• [Directions for this task] Would you output the lines from the one with "right back paw: (336, 318)" through the last line of the material below, exactly, but without pictures?

• [Provided records]

-- -- --

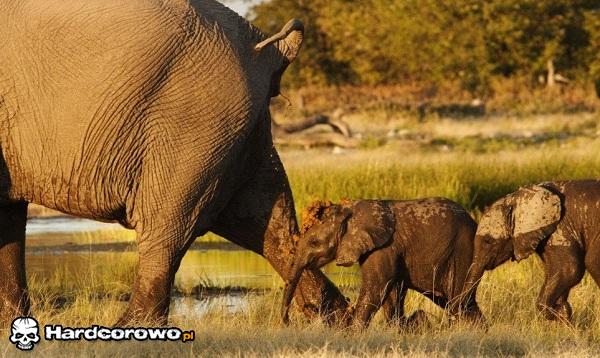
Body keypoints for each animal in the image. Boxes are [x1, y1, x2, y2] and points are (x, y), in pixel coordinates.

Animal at [0, 0, 346, 324]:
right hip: (239, 127)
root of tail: (263, 47)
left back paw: (127, 330)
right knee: (266, 225)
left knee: (168, 227)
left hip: (194, 122)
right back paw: (336, 318)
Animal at [282, 197, 482, 328]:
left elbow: (377, 287)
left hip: (463, 253)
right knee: (459, 303)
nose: (286, 322)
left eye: (314, 243)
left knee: (458, 301)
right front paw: (399, 329)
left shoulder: (384, 247)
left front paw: (352, 334)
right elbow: (392, 292)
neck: (350, 211)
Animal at [462, 180, 600, 324]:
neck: (517, 197)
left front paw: (560, 313)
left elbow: (570, 270)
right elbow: (555, 271)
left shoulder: (562, 227)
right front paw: (563, 312)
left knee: (591, 261)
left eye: (487, 241)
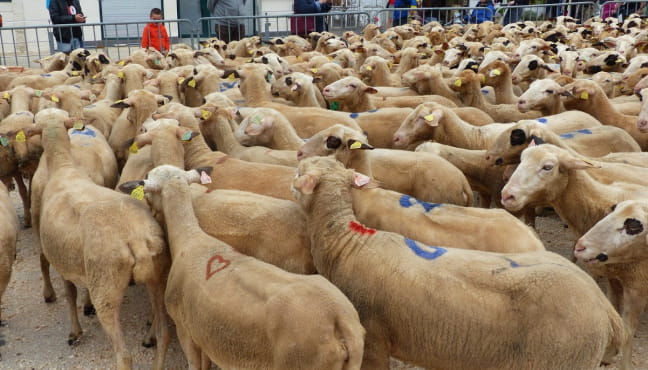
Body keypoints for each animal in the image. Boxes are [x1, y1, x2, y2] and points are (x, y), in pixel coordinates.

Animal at [34, 109, 170, 370]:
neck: (64, 168)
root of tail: (136, 239)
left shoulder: (63, 264)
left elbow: (70, 295)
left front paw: (75, 332)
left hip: (106, 286)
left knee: (124, 355)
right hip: (157, 276)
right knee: (162, 335)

-- -- --

• [Finished task]
right back paw: (336, 318)
Animal at [282, 197, 482, 328]:
left elbow: (377, 287)
left hip: (463, 253)
right knee: (459, 303)
nose: (286, 322)
left eye: (314, 243)
left knee: (458, 301)
right front paw: (399, 329)
left shoulder: (384, 247)
left front paw: (352, 334)
right elbow: (392, 292)
neck: (350, 211)
Animal at [462, 180, 600, 324]:
neck: (517, 197)
left front paw: (560, 313)
left elbow: (570, 270)
right elbow: (555, 271)
left shoulder: (562, 227)
right front paw: (563, 312)
left knee: (591, 261)
left eye: (487, 241)
Body keypoints for each animal in the image. Boxes are [x1, y1, x2, y2] and points are (x, y), in pixel coordinates.

Animal at [34, 109, 170, 370]:
neck: (64, 168)
root of tail: (136, 239)
left shoulder: (63, 264)
left elbow: (70, 295)
left front paw: (75, 332)
left hip: (106, 286)
left knee: (124, 355)
right hip: (157, 276)
right knee: (162, 335)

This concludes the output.